Individuals seeking the assistance of a financial planner generally find them in a few different ways:
Most often, financial planning services are offered, free of charge, by corporations that sell financial services products. The problem inherent in this situation should be clear: the advice is generally geared toward selling the company's own product (exacerbated by the fact that the planners are given incentive to do so by earning commissions on referrals)
Another source of assistance are nonprofit organizations that offer debt counseling as a public service. Many such services are commercial operations (getting people to consolidate their debts into a single loan), but some are offered by nonprofits. All the same, motives are questionable (even nonprofits need to raise funds).
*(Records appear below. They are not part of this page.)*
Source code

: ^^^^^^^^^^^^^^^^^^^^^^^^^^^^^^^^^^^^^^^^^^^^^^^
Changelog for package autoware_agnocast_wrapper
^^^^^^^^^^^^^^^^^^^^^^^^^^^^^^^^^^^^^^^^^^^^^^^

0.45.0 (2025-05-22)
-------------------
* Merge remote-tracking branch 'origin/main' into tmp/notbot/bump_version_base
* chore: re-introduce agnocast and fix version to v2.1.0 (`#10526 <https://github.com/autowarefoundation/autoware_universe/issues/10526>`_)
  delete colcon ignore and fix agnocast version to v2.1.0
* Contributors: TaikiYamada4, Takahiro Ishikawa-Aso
The final source is an independent professional who provides advice for a fee, and derives no income from the sale of any company's products to his clients. This is generally considered to be the most likely source of advice that is for the sole benefit of the customer.
LICENSING AND REGULATION
As with any trade practice, organizations have arisen for the purpose of certifying professionals in order to lock up the business to newcomers. At present, there are a small handful of organizations wrestling to be the leading guild.
As a result, there is an alphabet soup of endorsements (RFP, PFS, FPS, and so on), none of which mean much of anything.
As yet, there are no legal restrictions particular to this service, though planners who have control of over $30 million in total assets are required to register with the SEC - but this registration is informal (there isn't a test, just a fee and a form).
There is some concern about the legitimacy of financial advice and the liabilities of the planner for providing harmful advice, but as yet, the problem is not so widespread as to require legislative action. Presently, existing laws against fraud, embezzlement, deceptive advertising practices, and the like have provided remedies for criminal and unethical behavior.
The primary ethical concerns for financial planners is a fiduciary duty to their clients: managing their finances in good faith, with a goal toward serving the best interests of their client. Aside of clearly criminal activities such as theft and embezzlement, unscrupulous financial planners have been known to guide their clients toward products that earn kickbacks or commissions, usurping authority over the client's financial resources, and guiding clients toward investments that earn the planner kickbacks or commissions.
A secondary level of concern is over the degree to which even a well-meaning and otherwise honest financial planner can mange the client's financial affairs without exerting undue influences over other aspects of their lives. Since most of the activities of everyday life involve the acquiring and spending of money, a financial planner may be given considerable control.